**Direction 1**
Rewrite the records from their first line through the line containing "List each element's", swapping "bounding box" for "enclosing rectangle" and leaving everything else as it is.

**Text excerpt**
▬▬▬▬▬▬▬▬▬▬
RDMA (3) vs. DMA (3*). Besides RDMA, SoC can use DMA (3*) to read/write data from the host (and vice versa) via the DMA engine inside the SoC. It has the benefits of reducing two PCIe passes (PCIe1) and bypassing RNIC compared to RDMA (see Figure 1), resulting in a lower latency, e.g., 1.9 \( \mu \)s vs. 2.6 \( \mu \)s for 64 B SoC to host READ. However, we find the SoC DMA engine has a weaker processing power than RNIC (RDMA). For brevity, we only present results on SoC to host. The results of host to SoC is the same as SoC to host since host DMAs are offloaded to SoC for execution [56]. As shown in Figure 11, for WRITE, the peak throughput of DMA is only 47–59% of that of RDMA for requests with payload less than 4 KB. The results of READ is similar. DMA WRITE even fails to saturate the PCIe limit (256 Gbps) for payloads between 16 KB and 1 MB. We suspect it is due to the poor processing capability of the SoC’s DMA engine, yet we cannot confirm this without knowing the confidential internal design of the SoC. Another observation from the bandwidth results is that DMA also suffers from the anomalies of RDMA (see Advice #3): For payloads larger than 1 MB, there is a significant performance drop for both READ and WRITE.

For bandwidth, 3* has a higher theoretical upper bound than 3; it is bottlenecked by the bidirectional bandwidth of PCIe, as it bypasses the PCIe1. However, Figure 5 shows that it fails to achieve so (only 178 Gbps for READ + WRITE). This suggests that the slow DMA engine will first become the bottleneck. Nevertheless, bypassing PCIe1 still has the benefits of reducing interferences to other paths. We will discuss them in §4 in detail.

**Takeaways.** First, enabling doorbell batching is critical for SNIC 3 at the SoC side, because SoC has wimpy computation power. Yet, it is negatively impacted at the host side for small batch sizes. Second, SNIC 3 has a different bottleneck than SNIC 1 and SNIC 2. It is always bottlenecked by the uni-directional bandwidth of PCIe, while others are limited by the minimal bi-directional bandwidth of network and PCIe.

**Figure 11:** The throughput and bandwidth comparisons of using RDMA (3) and DMA (3*) when communicating from SoC to the host, the only supported primitive of DMA of our SNIC.
▬▬▬▬▬▬▬▬▬▬
**Data excerpts**
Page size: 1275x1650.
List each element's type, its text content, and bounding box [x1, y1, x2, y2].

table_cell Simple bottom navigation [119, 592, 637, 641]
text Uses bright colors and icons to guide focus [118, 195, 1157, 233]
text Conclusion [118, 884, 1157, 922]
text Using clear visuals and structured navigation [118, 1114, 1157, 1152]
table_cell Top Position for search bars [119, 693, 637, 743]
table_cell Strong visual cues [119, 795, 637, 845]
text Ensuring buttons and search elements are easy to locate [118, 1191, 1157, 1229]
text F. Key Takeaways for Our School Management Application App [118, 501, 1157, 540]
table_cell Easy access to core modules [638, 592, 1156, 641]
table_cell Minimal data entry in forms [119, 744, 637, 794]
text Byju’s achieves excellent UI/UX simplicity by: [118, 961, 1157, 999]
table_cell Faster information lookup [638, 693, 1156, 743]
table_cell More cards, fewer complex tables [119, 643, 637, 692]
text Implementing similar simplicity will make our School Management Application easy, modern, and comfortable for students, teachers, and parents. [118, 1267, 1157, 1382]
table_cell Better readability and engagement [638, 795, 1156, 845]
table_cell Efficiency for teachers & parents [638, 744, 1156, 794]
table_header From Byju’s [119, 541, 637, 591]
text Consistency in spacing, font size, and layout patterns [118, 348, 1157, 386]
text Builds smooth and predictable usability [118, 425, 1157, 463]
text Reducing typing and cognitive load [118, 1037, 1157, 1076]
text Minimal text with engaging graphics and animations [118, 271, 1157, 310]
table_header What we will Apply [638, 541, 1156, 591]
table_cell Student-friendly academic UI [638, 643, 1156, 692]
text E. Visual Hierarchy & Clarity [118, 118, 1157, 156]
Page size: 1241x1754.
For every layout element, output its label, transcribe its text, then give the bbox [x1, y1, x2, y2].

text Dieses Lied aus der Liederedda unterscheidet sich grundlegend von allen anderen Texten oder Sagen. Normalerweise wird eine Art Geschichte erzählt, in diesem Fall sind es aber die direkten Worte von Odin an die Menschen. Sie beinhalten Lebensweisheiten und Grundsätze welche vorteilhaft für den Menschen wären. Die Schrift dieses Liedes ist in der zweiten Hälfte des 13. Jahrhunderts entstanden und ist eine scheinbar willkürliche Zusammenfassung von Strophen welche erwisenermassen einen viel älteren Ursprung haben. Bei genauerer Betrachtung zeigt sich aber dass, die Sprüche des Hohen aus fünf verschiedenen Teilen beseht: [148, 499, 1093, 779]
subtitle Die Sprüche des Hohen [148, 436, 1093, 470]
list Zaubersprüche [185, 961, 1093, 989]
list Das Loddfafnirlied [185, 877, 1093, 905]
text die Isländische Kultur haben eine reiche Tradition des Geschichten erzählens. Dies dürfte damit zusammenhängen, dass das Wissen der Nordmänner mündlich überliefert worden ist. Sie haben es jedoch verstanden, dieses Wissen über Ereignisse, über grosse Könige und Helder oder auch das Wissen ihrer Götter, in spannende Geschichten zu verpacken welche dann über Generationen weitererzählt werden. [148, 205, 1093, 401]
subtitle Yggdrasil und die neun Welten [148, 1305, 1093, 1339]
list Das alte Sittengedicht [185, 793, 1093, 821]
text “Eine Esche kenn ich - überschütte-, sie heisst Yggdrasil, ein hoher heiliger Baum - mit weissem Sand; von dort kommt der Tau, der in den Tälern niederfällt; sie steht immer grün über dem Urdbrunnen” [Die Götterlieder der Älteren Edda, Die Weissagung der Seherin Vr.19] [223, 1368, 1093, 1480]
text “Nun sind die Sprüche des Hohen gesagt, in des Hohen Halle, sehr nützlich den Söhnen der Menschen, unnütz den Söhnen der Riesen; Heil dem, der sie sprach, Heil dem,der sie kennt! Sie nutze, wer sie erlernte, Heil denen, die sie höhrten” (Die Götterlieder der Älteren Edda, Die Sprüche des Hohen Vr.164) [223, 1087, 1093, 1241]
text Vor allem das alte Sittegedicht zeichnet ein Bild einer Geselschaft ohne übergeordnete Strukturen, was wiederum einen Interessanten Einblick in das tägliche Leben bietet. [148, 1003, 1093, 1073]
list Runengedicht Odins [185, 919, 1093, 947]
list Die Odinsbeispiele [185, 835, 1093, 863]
▬▬▬▬▬▬▬▬▬▬
**Direction 2**
From the passage on RDMA versus DMA, copy word for word the part starting at "For bandwidth, 3*" and ending at "in §4 in detail.".

**Final result 1**
Page size: 1275x1650.
List each element's type, its text content, and enclosing rectangle [x1, y1, x2, y2].

**Final result 2**
For bandwidth, 3* has a higher theoretical upper bound than 3; it is bottlenecked by the bidirectional bandwidth of PCIe, as it bypasses the PCIe1. However, Figure 5 shows that it fails to achieve so (only 178 Gbps for READ + WRITE). This suggests that the slow DMA engine will first become the bottleneck. Nevertheless, bypassing PCIe1 still has the benefits of reducing interferences to other paths. We will discuss them in §4 in detail.